This time around we take a Journey To The Centre Of The Earth; discover a Resurrection Of Evil; Cage Dive gives a new meaning to going ‘down under’; Belle Du Jour is the order of the day; A Kind Of Murder is suspect in more ways than one; Channel Zero is worth viewing and Baby Driver doesn’t spin its wheels.
Blu-ray Review: Journey To The Centre Of The Earth
This 1959 adaptation ofJules Verne’s Journey to the Center of the Earth is an exceptional adventure for the whole family. Henry Levin directs with verve, creating a sense of wonder as James Mason leads his crew deeper and deeper into the earth’s core. The Cinemascope visuals are stunning (this is a 4K remaster), while Bernard Herrmann‘s score is next level great – listen-out for the cue that inspired Danny Elfman’s Batman score.
They don’t make them like this anymore.
This Eureka release comes with a Kim Newman interview, a featurette on the film’s restoration, a commentary from Diane Baker and Film Historians Steven C. Smith and Nick Redman, a trailer and a booklet.
DVD Review: Resurrection of Evil
Resurrection of Evil is a well made horror that really hits the spot. Unlike a lot of genre movies, care and attention has gone into the set design and look of the film. Julie Benz stars as a recovering addict who discovers that her apartment building has quite a sinister secret lurking within its walls. Andrew C. Erin’s film was inspired by the true-life horror of serial killer of Daniel H. Turnham (read The Devil in the White City by Erik Larson for more info) and he manages to score some mood and serious gore.
DVD Review: Cage Dive
Your first thought will be ‘not another found footage movie’, but stick with Cage Dive and you’ll be pleasantly surprised. A group of friend go for a shark diving experience in Australia, but a freak wave leaves them in the water with some hungry sharks. Gerald Rascionato’s film may have a lot of the genre tropes. but he manages to deliver characterisation and keep the tension levels high. Having said all that, this would be better if it was shot as a traditional film.
You get a solid making-of documentary and a few deleted scenes.
Blu-ray Review: Belle Du Jour
Belle Du Jour is probably Luis Buñuel most famous film. This 1967 drama sees Catherine Deneuve play a bored housewife who decides to pass her afternoons by working in a brothel. Sounds saucy, but Luis Buñuel’s surrealist stylings means that there’s much more to this than meets the eye. This is a classy piece of abstract cinema and it offers up an off-kilter look at marriage in France. Deneuve is excellent, and she brings across a naiveté and world-weariness which gives her character a lot of complexity.
Released at the height of the French New Wave in the 1960s, Belle Du Jour helped cement Luis Buñuel ‘s reputation as an iconic filmmaker, while it also made Deneuve an international star.

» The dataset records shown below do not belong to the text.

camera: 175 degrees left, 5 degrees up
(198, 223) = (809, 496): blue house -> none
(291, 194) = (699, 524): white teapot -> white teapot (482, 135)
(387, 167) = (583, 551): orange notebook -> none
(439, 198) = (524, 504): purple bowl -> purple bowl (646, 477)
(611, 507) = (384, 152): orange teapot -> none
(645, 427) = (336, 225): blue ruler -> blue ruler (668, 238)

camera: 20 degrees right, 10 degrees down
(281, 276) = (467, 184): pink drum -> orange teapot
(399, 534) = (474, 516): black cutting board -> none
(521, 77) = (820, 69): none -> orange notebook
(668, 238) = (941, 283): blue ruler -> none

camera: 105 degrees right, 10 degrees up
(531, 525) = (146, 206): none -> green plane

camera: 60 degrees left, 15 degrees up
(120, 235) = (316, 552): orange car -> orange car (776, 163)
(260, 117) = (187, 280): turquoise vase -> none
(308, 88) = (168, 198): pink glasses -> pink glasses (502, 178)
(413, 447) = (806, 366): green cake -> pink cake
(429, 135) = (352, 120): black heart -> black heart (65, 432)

This 50th anniversary release of Belle Du Jour is jammed with extras including interviews, commentaries and documentaries. Worth owning.
A Kind Of Murder
Based on the Patricia Highsmith novel The Blunderer, A Kind Of Murder is a handsome but uninspired thriller from director Andy Goddard. A strong cast made-up of Patrick Wilson, Jessica Biel, Vincent Kartheiser, Haley Bennett, and Eddie Marsan can’t generate the right amount of energy to try and kick-start the inert script.
Wilson plays an amateur writer accused of murdering his wife – did he do it, or did he get too close to a real wife-killer? You won’t reply care as this ticks down towards a lacklustre finale. The main problem might be the casting of Vincent Kartheiser as a tough, rule-breaking cop. There’s no way that Mad Men‘s Pete Campbell could intimidate anyone. The production design is nice though.
A Stephen King-ish horror series filled with bleak atmosphere and chilly expectation, Candle Cove sees a man return to the town where he grew up. His brother mysteriously disappeared years before and strange things once again start to happen.
There’s a lot to enjoy in this well produced show, which keeps the creeps rolling throughout its self-contained six-episode run. This is worth checking out.
Edgar Wright‘s Baby Driver is an energetic action-comedy cum musical. Wright directs with precision and verve, keeping the music and visuals intertwined in a wild dance. Ansel Elgort is the wheelman who likes to groove to the tunes as he spins his tyres. The supporting cast is great, with Man Men‘s Jon Hamm getting to shine as a banker turned gun totting bank robber. It’s a shame the tunes are a tad cliched and that the finale lacks originality. And don’t get me started on a man being called Baby.
Baby Driver comes packed with everything you’d ever want. Wright lets you take a peek behind every aspect of production in this exceptional package. You’ll think you’ve made the film yourself by the time you’re done!